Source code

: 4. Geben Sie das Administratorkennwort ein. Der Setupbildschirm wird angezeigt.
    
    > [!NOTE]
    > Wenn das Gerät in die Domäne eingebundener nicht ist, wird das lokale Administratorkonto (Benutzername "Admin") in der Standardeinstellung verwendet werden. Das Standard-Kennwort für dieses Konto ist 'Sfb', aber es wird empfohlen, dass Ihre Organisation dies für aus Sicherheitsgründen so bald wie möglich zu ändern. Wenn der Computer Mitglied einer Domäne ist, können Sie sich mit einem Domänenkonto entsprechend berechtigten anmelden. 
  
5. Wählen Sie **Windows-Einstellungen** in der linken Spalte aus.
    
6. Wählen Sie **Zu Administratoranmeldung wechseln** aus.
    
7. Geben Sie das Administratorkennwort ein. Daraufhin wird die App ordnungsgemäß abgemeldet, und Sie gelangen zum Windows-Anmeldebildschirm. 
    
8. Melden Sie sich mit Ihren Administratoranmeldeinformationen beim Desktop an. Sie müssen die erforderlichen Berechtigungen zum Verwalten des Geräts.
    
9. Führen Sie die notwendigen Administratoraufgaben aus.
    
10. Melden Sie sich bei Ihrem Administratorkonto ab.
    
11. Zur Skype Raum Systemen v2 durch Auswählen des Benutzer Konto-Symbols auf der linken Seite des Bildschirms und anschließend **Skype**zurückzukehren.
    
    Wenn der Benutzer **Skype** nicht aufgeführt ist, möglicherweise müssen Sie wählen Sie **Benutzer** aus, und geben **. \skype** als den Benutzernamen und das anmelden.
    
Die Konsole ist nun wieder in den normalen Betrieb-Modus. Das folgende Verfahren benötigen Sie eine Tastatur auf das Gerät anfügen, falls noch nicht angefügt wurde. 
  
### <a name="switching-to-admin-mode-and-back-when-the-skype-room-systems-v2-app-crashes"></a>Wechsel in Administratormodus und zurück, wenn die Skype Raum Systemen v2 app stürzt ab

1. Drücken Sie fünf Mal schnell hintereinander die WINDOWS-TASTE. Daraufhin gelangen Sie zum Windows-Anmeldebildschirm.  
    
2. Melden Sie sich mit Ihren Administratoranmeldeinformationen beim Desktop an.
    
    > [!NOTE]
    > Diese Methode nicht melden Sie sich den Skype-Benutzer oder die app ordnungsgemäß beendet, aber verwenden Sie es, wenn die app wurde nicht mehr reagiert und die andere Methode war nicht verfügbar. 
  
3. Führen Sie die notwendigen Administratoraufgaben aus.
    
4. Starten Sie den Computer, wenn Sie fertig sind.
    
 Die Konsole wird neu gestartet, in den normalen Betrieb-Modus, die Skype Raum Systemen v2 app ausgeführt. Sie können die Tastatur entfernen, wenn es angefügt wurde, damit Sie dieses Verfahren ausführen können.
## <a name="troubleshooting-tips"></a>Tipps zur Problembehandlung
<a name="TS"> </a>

About this task: Repeat the entire listing above without changing a word.

Exercise output:
Source code

: 4. Geben Sie das Administratorkennwort ein. Der Setupbildschirm wird angezeigt.
    
    > [!NOTE]
    > Wenn das Gerät in die Domäne eingebundener nicht ist, wird das lokale Administratorkonto (Benutzername "Admin") in der Standardeinstellung verwendet werden. Das Standard-Kennwort für dieses Konto ist 'Sfb', aber es wird empfohlen, dass Ihre Organisation dies für aus Sicherheitsgründen so bald wie möglich zu ändern. Wenn der Computer Mitglied einer Domäne ist, können Sie sich mit einem Domänenkonto entsprechend berechtigten anmelden. 
  
5. Wählen Sie **Windows-Einstellungen** in der linken Spalte aus.
    
6. Wählen Sie **Zu Administratoranmeldung wechseln** aus.
    
7. Geben Sie das Administratorkennwort ein. Daraufhin wird die App ordnungsgemäß abgemeldet, und Sie gelangen zum Windows-Anmeldebildschirm. 
    
8. Melden Sie sich mit Ihren Administratoranmeldeinformationen beim Desktop an. Sie müssen die erforderlichen Berechtigungen zum Verwalten des Geräts.
    
9. Führen Sie die notwendigen Administratoraufgaben aus.
    
10. Melden Sie sich bei Ihrem Administratorkonto ab.
    
11. Zur Skype Raum Systemen v2 durch Auswählen des Benutzer Konto-Symbols auf der linken Seite des Bildschirms und anschließend **Skype**zurückzukehren.
    
    Wenn der Benutzer **Skype** nicht aufgeführt ist, möglicherweise müssen Sie wählen Sie **Benutzer** aus, und geben **. \skype** als den Benutzernamen und das anmelden.
    
Die Konsole ist nun wieder in den normalen Betrieb-Modus. Das folgende Verfahren benötigen Sie eine Tastatur auf das Gerät anfügen, falls noch nicht angefügt wurde. 
  
### <a name="switching-to-admin-mode-and-back-when-the-skype-room-systems-v2-app-crashes"></a>Wechsel in Administratormodus und zurück, wenn die Skype Raum Systemen v2 app stürzt ab

1. Drücken Sie fünf Mal schnell hintereinander die WINDOWS-TASTE. Daraufhin gelangen Sie zum Windows-Anmeldebildschirm.  
    
2. Melden Sie sich mit Ihren Administratoranmeldeinformationen beim Desktop an.
    
    > [!NOTE]
    > Diese Methode nicht melden Sie sich den Skype-Benutzer oder die app ordnungsgemäß beendet, aber verwenden Sie es, wenn die app wurde nicht mehr reagiert und die andere Methode war nicht verfügbar. 
  
3. Führen Sie die notwendigen Administratoraufgaben aus.
    
4. Starten Sie den Computer, wenn Sie fertig sind.
    
 Die Konsole wird neu gestartet, in den normalen Betrieb-Modus, die Skype Raum Systemen v2 app ausgeführt. Sie können die Tastatur entfernen, wenn es angefügt wurde, damit Sie dieses Verfahren ausführen können.
## <a name="troubleshooting-tips"></a>Tipps zur Problembehandlung
<a name="TS"> </a>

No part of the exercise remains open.